[Chart interpretation exercises]

···

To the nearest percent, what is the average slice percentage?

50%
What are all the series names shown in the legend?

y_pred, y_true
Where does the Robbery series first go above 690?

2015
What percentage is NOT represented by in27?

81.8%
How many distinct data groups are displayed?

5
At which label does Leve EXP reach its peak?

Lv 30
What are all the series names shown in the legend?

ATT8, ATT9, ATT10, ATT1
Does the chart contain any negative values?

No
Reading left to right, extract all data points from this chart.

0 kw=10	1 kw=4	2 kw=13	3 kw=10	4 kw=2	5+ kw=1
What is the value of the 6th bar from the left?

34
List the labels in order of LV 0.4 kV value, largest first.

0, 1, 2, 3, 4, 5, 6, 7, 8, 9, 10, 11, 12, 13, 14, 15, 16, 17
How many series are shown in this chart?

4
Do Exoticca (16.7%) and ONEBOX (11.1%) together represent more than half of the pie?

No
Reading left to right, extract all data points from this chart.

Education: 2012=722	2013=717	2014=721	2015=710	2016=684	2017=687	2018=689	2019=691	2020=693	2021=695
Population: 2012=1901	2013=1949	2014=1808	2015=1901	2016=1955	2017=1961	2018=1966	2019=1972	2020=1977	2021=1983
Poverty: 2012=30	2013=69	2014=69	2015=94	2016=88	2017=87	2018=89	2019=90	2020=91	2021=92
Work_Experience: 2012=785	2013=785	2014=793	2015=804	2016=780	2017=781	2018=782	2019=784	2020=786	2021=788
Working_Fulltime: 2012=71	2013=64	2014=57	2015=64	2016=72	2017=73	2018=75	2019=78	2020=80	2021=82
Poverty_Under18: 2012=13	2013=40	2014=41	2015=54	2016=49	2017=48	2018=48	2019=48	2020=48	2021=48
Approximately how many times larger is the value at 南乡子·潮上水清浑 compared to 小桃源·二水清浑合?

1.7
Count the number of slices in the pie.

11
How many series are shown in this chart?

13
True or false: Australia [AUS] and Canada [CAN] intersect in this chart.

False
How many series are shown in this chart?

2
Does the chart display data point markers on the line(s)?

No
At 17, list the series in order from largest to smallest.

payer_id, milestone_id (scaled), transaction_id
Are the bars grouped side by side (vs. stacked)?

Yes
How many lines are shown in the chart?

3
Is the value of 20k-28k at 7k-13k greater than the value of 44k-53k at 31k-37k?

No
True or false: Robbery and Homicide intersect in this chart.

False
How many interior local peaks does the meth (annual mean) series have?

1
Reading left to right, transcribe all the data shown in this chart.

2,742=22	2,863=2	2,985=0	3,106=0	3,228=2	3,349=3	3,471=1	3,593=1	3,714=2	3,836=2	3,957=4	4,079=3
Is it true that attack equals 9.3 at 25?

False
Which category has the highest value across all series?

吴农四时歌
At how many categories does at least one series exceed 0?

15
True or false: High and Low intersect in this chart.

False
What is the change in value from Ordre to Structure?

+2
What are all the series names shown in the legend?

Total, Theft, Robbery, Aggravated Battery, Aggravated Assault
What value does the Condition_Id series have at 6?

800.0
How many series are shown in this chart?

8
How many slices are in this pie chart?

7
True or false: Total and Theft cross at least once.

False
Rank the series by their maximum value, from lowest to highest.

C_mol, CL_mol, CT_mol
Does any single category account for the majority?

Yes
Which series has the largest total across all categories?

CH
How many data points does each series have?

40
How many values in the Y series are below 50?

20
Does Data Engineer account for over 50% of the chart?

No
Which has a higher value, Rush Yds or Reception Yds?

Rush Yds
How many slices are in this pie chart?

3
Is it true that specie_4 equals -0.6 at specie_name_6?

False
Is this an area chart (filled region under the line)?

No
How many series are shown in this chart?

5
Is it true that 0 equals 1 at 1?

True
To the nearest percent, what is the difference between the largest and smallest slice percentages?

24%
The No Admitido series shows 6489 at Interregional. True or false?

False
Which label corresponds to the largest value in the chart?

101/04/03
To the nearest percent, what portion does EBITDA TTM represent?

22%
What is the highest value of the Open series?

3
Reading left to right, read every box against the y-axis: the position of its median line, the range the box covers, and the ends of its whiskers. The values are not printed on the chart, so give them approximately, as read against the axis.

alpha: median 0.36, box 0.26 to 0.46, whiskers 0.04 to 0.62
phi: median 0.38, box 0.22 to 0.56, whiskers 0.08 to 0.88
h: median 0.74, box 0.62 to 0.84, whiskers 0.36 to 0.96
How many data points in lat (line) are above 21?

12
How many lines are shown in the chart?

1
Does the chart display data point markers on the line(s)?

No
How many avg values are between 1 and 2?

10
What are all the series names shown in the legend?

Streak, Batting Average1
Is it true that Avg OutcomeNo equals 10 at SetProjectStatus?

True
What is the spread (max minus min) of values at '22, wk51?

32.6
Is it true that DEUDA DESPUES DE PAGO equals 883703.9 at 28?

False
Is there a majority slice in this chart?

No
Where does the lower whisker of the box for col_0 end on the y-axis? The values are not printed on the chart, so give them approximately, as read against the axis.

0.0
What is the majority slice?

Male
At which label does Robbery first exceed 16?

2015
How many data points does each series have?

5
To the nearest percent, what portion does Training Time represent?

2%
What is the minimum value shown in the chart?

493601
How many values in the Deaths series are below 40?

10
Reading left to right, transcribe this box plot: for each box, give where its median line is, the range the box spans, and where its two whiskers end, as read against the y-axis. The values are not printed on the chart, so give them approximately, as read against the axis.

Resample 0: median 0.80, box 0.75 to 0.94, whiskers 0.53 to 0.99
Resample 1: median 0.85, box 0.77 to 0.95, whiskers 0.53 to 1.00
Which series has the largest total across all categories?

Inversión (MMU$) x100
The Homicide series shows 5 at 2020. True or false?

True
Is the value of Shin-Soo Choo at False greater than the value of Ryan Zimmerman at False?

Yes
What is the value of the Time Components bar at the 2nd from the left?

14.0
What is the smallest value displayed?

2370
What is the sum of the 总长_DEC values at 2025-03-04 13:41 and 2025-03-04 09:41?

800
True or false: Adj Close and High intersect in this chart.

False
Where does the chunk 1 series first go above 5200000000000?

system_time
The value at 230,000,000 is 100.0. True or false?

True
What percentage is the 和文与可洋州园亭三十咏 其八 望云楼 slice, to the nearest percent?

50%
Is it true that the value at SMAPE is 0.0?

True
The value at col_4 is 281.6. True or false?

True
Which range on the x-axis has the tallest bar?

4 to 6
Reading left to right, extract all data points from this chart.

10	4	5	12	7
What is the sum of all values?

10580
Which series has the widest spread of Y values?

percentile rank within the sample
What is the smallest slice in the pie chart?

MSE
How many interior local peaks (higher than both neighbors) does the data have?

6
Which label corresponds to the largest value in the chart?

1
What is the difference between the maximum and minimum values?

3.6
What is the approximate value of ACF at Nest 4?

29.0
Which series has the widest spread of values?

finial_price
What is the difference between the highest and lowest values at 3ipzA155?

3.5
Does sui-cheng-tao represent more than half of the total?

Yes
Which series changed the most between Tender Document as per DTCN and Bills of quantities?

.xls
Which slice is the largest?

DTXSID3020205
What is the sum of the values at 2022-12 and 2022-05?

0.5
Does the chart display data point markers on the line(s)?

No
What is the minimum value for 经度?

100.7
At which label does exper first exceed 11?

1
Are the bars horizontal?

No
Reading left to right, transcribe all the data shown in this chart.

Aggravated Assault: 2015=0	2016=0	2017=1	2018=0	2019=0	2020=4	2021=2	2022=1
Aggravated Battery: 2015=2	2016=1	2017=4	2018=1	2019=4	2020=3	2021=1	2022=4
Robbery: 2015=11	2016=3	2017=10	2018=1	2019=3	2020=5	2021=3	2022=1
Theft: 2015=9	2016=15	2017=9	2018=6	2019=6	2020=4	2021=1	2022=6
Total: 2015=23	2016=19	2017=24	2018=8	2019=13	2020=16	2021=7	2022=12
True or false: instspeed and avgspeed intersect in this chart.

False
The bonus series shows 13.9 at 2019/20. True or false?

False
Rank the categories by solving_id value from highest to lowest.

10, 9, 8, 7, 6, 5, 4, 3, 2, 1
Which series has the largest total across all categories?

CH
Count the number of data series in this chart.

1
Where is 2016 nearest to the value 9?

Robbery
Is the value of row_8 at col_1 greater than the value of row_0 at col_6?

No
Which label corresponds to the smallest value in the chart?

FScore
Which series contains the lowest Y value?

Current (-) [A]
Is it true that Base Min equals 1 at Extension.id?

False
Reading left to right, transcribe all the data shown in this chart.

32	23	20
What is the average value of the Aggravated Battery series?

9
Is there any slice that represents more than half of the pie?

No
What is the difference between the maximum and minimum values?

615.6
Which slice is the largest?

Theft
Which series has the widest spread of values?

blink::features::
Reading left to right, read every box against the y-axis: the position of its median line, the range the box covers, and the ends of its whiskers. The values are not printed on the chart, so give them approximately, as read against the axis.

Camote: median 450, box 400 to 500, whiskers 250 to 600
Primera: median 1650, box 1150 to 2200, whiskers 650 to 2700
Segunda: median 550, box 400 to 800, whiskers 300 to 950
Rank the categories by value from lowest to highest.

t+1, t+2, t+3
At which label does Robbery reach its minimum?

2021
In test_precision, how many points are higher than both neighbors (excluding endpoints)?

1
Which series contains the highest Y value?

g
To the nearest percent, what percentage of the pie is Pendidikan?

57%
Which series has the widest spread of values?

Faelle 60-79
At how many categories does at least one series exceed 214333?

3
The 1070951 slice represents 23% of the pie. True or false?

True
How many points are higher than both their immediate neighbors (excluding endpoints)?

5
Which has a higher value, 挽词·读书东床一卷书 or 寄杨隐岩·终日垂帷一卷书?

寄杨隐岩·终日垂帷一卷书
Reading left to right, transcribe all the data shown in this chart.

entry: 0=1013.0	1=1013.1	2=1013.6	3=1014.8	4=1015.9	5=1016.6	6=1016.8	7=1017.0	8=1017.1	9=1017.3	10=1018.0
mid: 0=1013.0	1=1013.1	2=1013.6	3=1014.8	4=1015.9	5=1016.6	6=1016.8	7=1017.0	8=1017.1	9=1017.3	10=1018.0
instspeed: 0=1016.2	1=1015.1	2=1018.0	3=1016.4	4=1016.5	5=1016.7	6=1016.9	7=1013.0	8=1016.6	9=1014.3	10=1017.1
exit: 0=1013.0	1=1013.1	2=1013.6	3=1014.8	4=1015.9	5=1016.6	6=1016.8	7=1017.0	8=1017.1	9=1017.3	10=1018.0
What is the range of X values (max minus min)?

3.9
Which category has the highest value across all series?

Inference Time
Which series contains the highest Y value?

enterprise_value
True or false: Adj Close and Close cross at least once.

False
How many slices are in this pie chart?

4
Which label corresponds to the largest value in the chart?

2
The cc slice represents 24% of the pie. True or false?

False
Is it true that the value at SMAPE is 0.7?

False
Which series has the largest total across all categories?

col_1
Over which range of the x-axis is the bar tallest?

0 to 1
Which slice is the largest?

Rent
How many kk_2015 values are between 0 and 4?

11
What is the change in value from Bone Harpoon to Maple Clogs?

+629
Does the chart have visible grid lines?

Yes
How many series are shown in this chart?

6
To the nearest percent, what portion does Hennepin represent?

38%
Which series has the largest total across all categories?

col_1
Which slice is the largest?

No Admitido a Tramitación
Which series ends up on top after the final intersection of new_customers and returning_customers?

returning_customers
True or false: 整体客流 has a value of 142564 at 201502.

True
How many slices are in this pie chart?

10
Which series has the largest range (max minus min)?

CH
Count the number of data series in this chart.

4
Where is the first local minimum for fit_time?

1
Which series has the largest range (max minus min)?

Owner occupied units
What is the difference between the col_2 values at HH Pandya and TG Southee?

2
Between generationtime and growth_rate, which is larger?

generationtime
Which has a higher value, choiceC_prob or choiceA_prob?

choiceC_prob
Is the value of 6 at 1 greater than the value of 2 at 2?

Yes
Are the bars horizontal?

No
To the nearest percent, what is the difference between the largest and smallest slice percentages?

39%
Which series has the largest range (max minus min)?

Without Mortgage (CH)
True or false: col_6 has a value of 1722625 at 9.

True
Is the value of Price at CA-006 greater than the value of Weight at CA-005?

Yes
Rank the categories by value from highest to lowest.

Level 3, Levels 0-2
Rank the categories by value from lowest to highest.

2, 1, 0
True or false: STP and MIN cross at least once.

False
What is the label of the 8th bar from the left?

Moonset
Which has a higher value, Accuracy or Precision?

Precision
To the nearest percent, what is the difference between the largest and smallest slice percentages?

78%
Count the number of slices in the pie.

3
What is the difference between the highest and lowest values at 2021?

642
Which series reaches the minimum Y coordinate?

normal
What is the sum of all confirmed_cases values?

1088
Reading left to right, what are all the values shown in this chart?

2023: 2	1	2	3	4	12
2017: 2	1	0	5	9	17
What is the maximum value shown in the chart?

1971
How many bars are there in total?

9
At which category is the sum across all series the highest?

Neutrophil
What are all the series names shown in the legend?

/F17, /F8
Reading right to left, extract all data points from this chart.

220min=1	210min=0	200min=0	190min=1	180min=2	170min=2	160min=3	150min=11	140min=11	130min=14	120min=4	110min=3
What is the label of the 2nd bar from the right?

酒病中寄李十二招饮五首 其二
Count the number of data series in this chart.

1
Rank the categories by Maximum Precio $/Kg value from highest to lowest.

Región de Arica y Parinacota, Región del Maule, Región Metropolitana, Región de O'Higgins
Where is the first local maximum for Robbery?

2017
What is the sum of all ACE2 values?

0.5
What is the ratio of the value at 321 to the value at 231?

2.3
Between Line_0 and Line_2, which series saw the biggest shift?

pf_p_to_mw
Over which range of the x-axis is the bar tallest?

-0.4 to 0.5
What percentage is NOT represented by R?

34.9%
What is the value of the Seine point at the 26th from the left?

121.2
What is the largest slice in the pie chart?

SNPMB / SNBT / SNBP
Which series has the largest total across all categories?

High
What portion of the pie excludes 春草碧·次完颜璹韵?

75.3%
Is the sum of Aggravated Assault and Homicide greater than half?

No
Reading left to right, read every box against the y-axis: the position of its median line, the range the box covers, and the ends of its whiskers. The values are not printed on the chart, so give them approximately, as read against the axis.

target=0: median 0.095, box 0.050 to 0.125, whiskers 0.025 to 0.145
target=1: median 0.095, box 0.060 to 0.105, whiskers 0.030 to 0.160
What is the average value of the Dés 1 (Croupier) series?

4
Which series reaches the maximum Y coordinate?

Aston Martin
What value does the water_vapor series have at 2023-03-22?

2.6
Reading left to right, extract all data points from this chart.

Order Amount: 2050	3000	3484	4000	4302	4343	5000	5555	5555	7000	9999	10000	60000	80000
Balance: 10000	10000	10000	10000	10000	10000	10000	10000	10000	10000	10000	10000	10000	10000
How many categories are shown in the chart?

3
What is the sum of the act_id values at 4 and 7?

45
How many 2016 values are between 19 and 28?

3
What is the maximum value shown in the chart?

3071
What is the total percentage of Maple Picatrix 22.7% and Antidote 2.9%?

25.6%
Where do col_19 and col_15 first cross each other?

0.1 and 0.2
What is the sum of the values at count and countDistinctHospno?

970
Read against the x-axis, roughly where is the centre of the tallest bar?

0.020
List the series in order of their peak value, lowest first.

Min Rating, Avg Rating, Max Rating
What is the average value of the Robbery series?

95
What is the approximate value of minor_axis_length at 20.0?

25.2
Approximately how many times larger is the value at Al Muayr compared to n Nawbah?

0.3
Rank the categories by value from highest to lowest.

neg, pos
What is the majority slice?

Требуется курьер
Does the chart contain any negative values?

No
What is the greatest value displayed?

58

···

Copy the items word for word, starting at the first line of the items and ending with the line that contains "Do Exoticca (16.7%)".

To the nearest percent, what is the average slice percentage?

50%
What are all the series names shown in the legend?

y_pred, y_true
Where does the Robbery series first go above 690?

2015
What percentage is NOT represented by in27?

81.8%
How many distinct data groups are displayed?

5
At which label does Leve EXP reach its peak?

Lv 30
What are all the series names shown in the legend?

ATT8, ATT9, ATT10, ATT1
Does the chart contain any negative values?

No
Reading left to right, extract all data points from this chart.

0 kw=10	1 kw=4	2 kw=13	3 kw=10	4 kw=2	5+ kw=1
What is the value of the 6th bar from the left?

34
List the labels in order of LV 0.4 kV value, largest first.

0, 1, 2, 3, 4, 5, 6, 7, 8, 9, 10, 11, 12, 13, 14, 15, 16, 17
How many series are shown in this chart?

4
Do Exoticca (16.7%) and ONEBOX (11.1%) together represent more than half of the pie?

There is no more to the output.